Problem details:
Transcribe the data exactly, pictures excluded.

Material provided:
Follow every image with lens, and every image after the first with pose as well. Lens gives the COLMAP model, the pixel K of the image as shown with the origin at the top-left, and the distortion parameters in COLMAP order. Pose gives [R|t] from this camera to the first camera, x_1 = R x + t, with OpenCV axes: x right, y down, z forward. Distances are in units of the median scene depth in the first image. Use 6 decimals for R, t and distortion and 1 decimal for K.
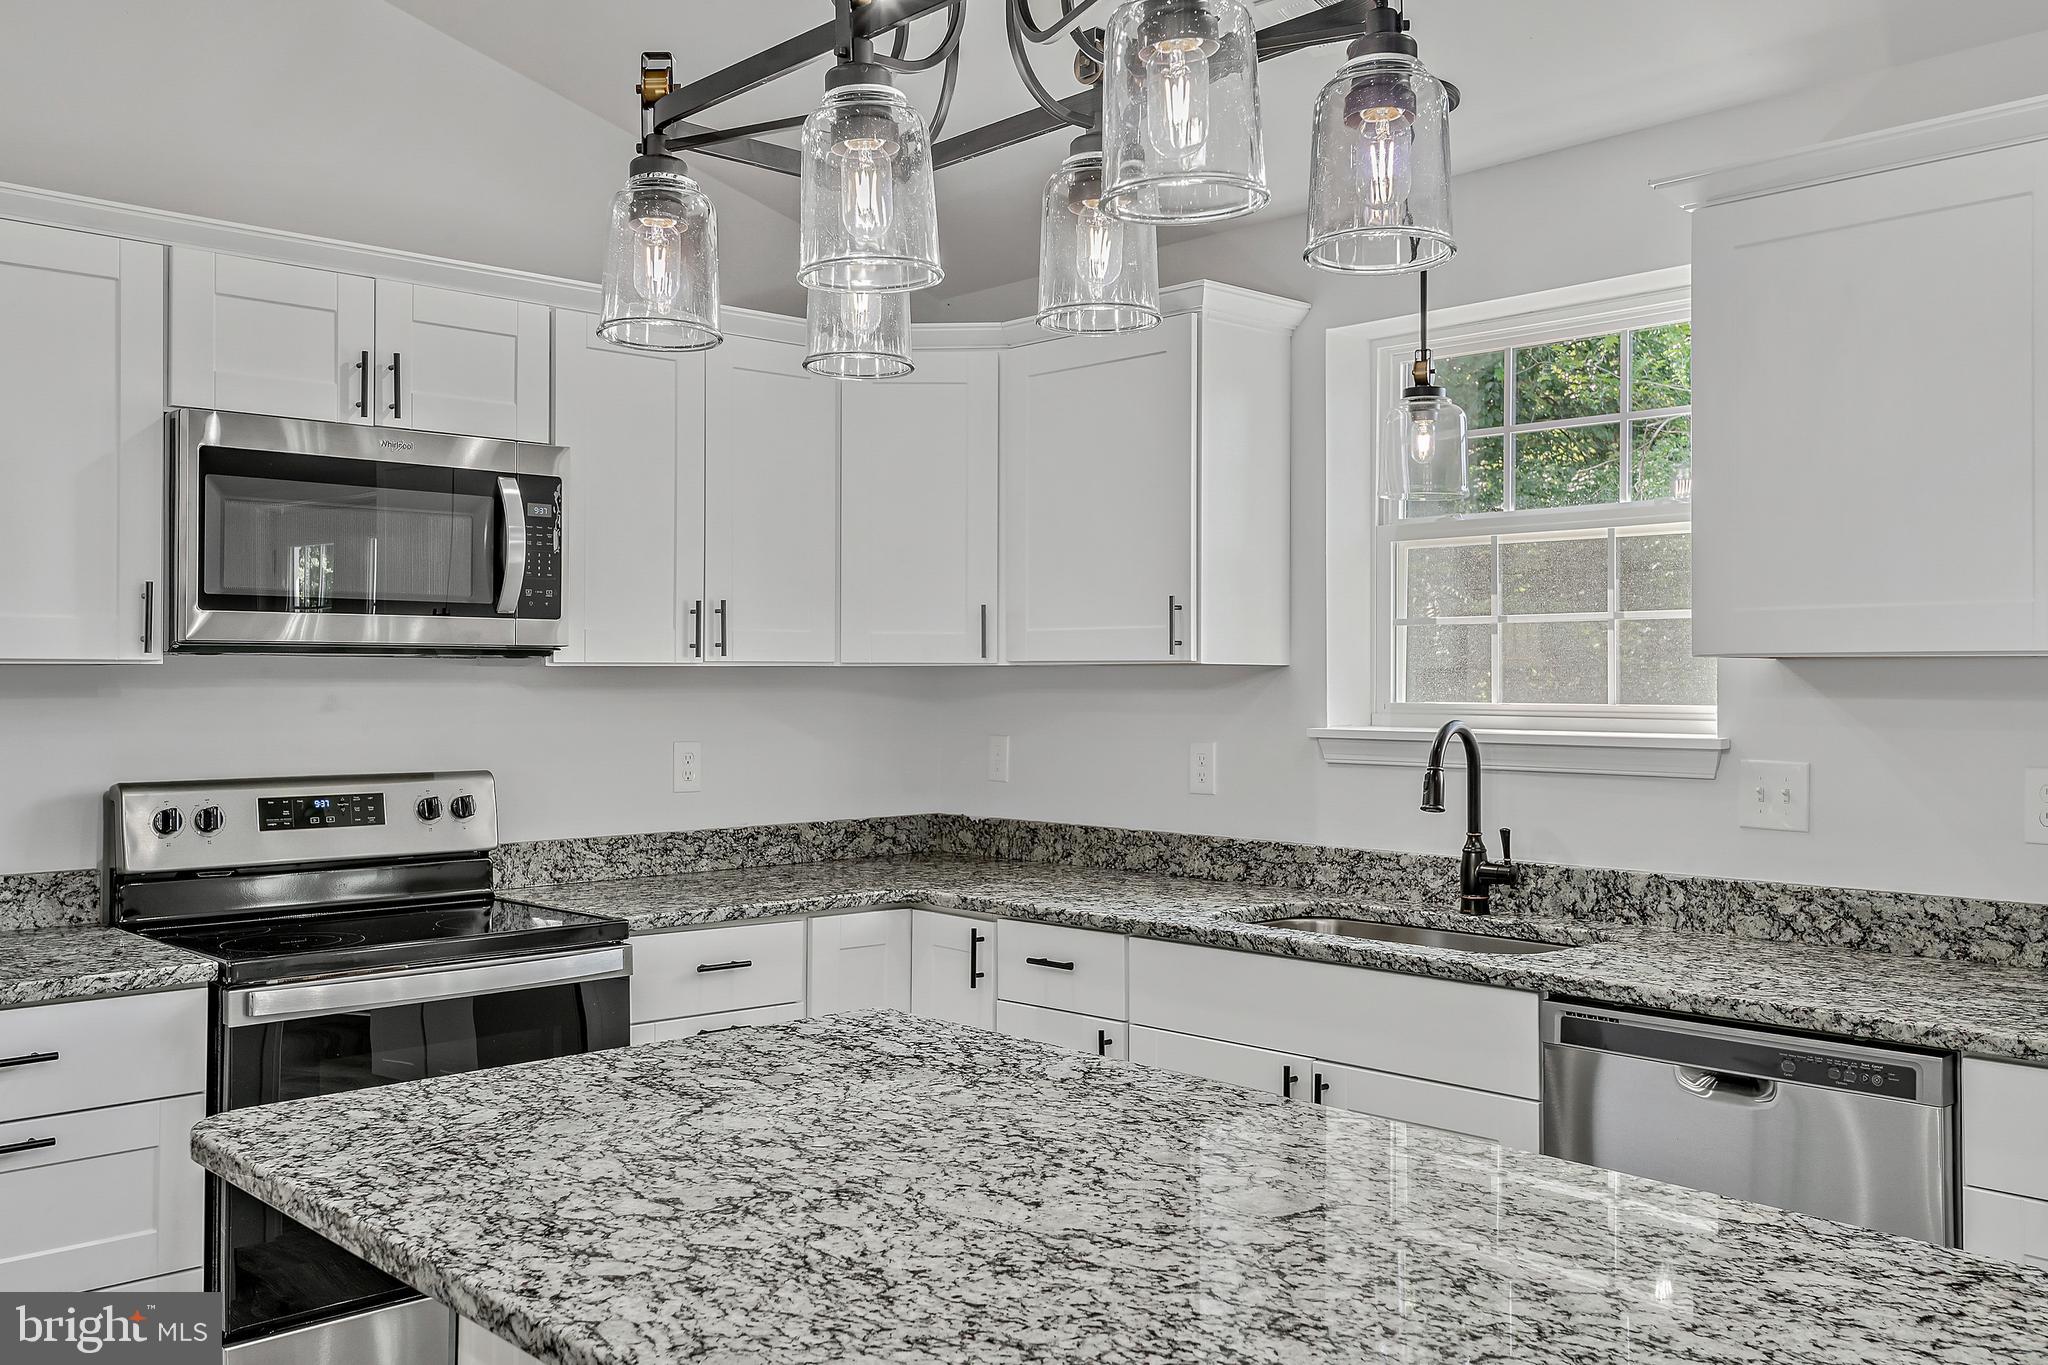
lens RADIAL K [[1795.7, 0, 1011.3], [0, 1795.7, 678.6], [0, 0, 1]] dist [0.053493, -0.053324]
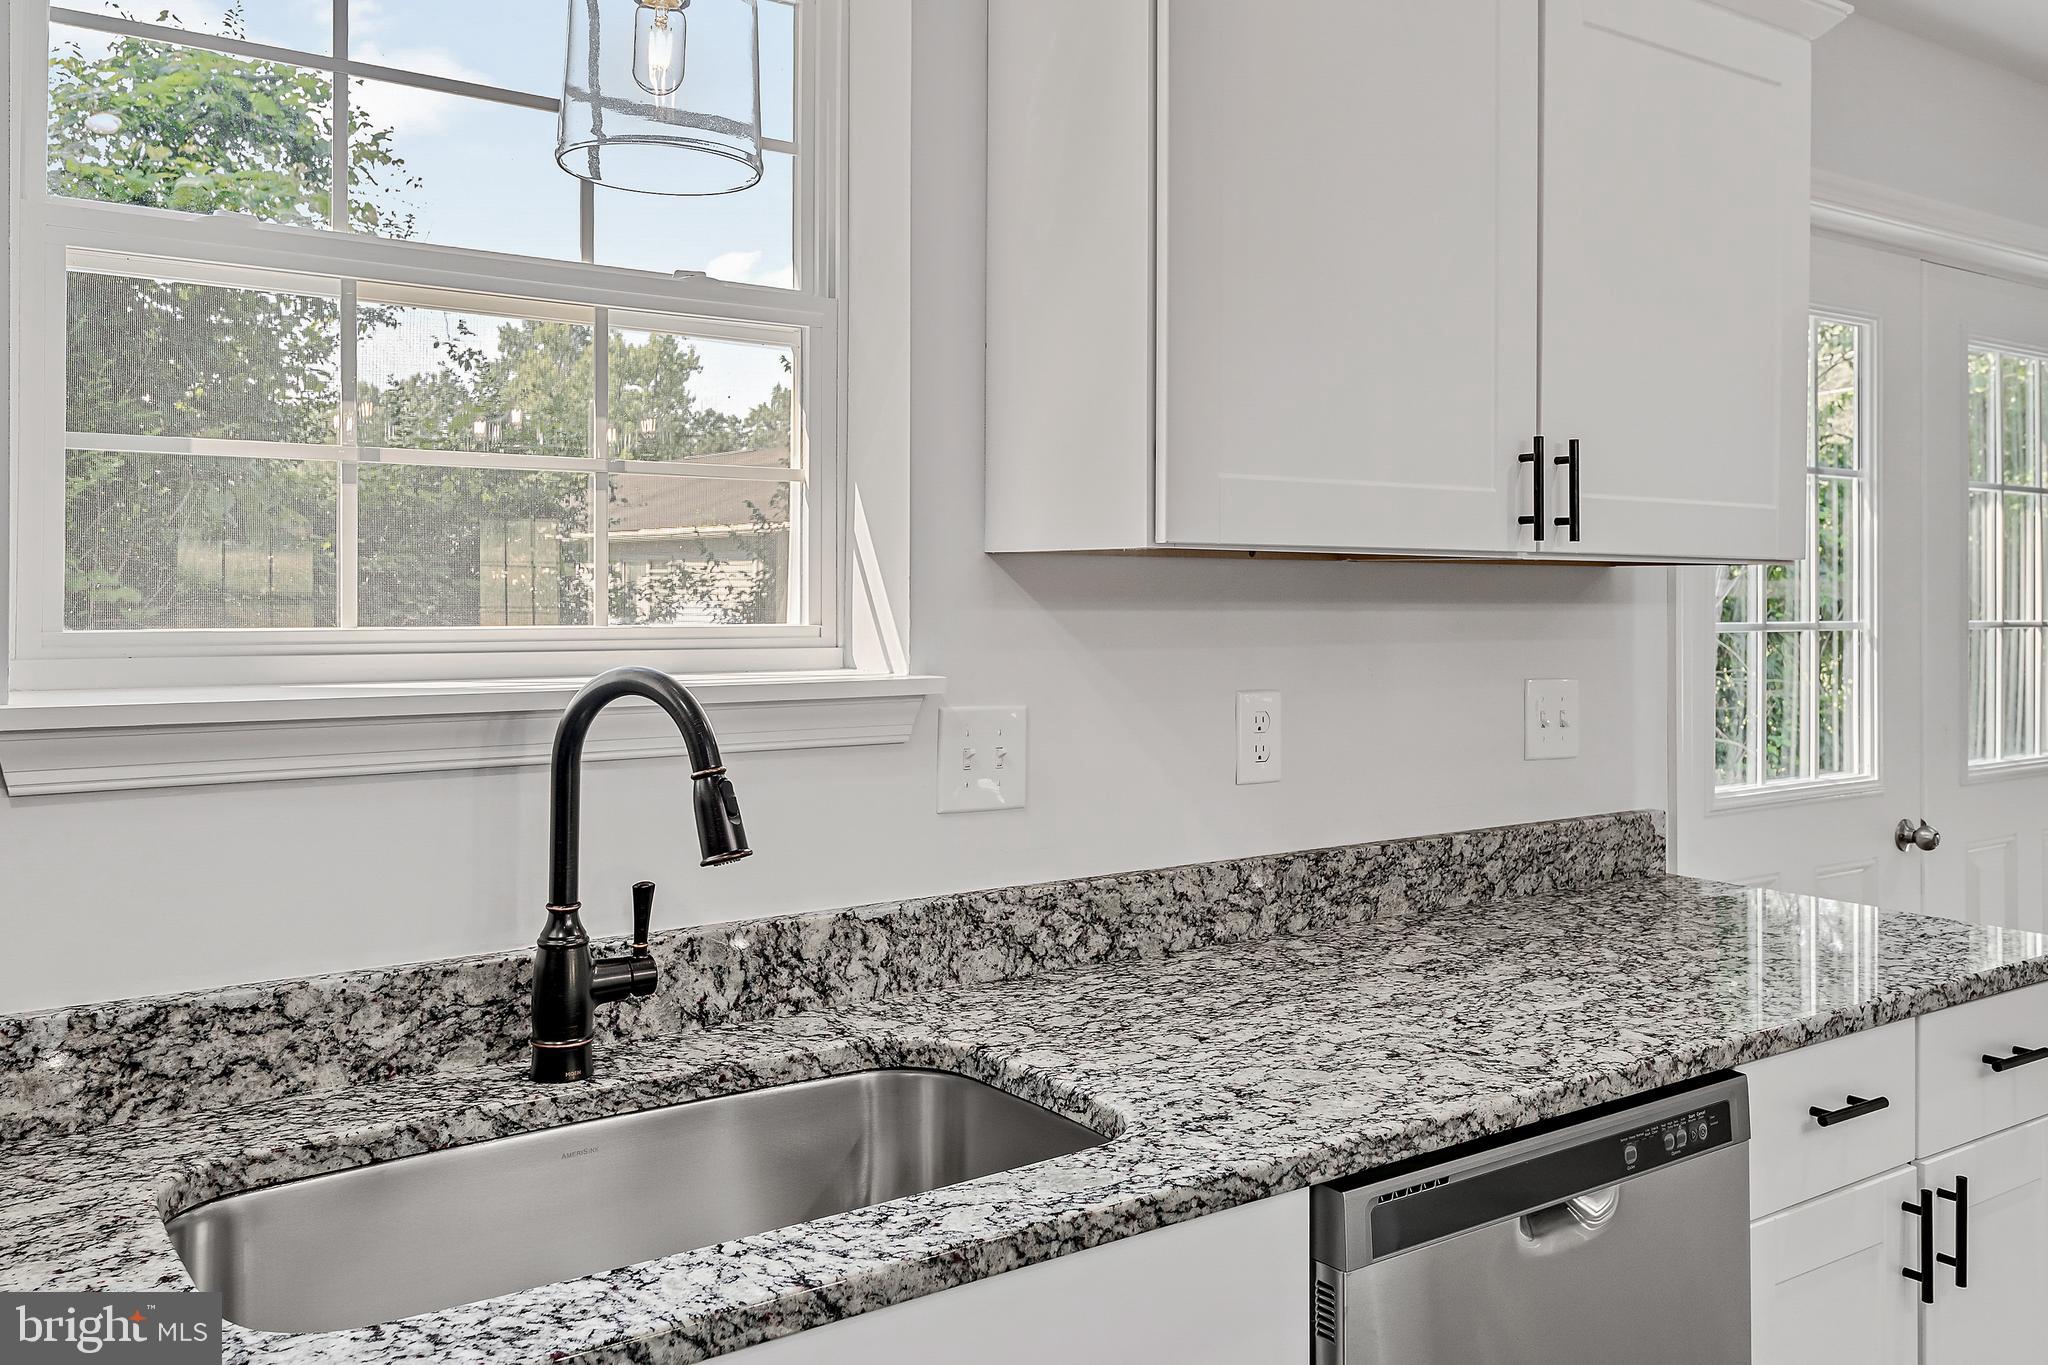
lens RADIAL K [[1659.9, 0, 1025.2], [0, 1659.9, 567.0], [0, 0, 1]] dist [0.024494, -0.006919]
pose [[0.132491, 0.011843, 0.991113, -0.167771], [-0.006234, 0.999919, -0.011115, 0.000985], [-0.991165, -0.004706, 0.132554, 0.846555]]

Output for this exercise:
Follow every image with lens, and every image after the first with pose as well. Lens gives the COLMAP model, the pixel K of the image as shown with the origin at the top-left, and the distortion parameters in COLMAP order. Pose gives [R|t] from this camera to the first camera, x_1 = R x + t, with OpenCV axes: x right, y down, z forward. Distances are in units of the median scene depth in the first image. Use 6 decimals for R, t and distortion and 1 decimal for K.
lens RADIAL K [[1795.7, 0, 1011.3], [0, 1795.7, 678.6], [0, 0, 1]] dist [0.053493, -0.053324]
lens RADIAL K [[1659.9, 0, 1025.2], [0, 1659.9, 567.0], [0, 0, 1]] dist [0.024494, -0.006919]
pose [[0.132491, 0.011843, 0.991113, -0.167771], [-0.006234, 0.999919, -0.011115, 0.000985], [-0.991165, -0.004706, 0.132554, 0.846555]]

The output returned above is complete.